What happens, exactly, when the geometry of the tracks is bad instead of good?

“The train could actually fall down to the ground,” Mr. Vargas says helpfully.

“That is called a derailment.”

He invited a visitor aboard his train that morning and set off south toward Ditmas Avenue on an easy run, to calibrate some equipment. The single-car train—which cost $2.5 million, weighs 45 tons and has logged more than 50,000 miles in the last decade—had just finished a full rail examination earlier in April, sniffing along every inch of active track in the system, more than 600 miles. It was time to get it back into shape for the next trip.

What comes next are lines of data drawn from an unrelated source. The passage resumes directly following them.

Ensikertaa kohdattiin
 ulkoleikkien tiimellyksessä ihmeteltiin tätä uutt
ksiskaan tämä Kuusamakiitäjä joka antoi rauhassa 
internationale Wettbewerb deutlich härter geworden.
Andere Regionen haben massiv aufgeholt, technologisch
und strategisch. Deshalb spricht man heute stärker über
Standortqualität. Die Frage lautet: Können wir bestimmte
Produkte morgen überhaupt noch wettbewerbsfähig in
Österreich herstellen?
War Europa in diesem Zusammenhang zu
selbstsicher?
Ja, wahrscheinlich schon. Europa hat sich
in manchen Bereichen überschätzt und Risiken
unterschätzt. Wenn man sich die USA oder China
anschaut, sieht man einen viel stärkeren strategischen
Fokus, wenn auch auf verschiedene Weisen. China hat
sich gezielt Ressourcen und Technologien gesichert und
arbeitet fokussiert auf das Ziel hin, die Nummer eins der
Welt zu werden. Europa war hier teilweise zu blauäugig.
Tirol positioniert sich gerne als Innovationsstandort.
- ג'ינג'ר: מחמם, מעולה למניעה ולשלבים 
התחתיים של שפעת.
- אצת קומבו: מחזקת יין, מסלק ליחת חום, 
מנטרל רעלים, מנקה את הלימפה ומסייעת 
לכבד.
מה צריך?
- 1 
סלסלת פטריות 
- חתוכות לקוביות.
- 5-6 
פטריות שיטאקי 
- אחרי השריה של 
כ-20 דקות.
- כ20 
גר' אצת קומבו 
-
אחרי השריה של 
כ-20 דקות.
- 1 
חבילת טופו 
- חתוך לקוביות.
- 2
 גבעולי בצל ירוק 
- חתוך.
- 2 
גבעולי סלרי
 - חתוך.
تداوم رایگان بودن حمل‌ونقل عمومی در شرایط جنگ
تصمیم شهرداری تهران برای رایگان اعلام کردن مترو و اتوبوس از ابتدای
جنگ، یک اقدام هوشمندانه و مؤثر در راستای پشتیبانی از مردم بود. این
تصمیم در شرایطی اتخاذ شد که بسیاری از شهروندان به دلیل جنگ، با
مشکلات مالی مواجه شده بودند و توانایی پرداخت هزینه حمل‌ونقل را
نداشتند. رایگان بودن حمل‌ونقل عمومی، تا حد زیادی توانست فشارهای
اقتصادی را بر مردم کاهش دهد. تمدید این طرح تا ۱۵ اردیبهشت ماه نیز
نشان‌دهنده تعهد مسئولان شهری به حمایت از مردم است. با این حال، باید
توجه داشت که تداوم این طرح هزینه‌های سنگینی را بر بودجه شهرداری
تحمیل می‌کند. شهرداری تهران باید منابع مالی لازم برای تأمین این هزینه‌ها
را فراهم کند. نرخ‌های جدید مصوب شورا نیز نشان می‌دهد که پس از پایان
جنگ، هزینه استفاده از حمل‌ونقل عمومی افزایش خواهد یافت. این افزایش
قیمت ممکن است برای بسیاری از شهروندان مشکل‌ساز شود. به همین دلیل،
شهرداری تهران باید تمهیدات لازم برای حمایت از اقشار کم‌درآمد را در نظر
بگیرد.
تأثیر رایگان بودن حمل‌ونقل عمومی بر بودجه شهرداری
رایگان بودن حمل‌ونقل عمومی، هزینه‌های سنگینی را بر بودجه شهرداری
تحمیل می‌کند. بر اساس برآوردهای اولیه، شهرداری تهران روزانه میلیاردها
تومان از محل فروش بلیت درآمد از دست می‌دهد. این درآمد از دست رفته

Onboard, beeping and glowing in the darkness of the tunnel, was the kind of equipment generally associated with jets and space shuttles, not old-fashioned wheels on steel.

A laptop computer produced what looked like electrocardiogram squiggles, the lines charting whether there were bumps in the rails, whether the rails were at the same elevation and whether they were the correct distance apart.

A spinning laser on the front of the car limned the edges of the tunnel, measuring to make sure that the bulging concrete walls didn't come too close to the top of the train. And another device filmed the tunnel ahead with a heat-sensitive camera. On the television screen attached to the camera, workers in the tunnel appeared as bright red specters. Signal lights looked like red supernovas. And occasionally, the man who monitored the heat camera, Noel Rivera, spotted a tiny red flash that betrayed a gap in a rail, where it should have been conducting electricity but was not, throwing off a system that tracks the trains' locations.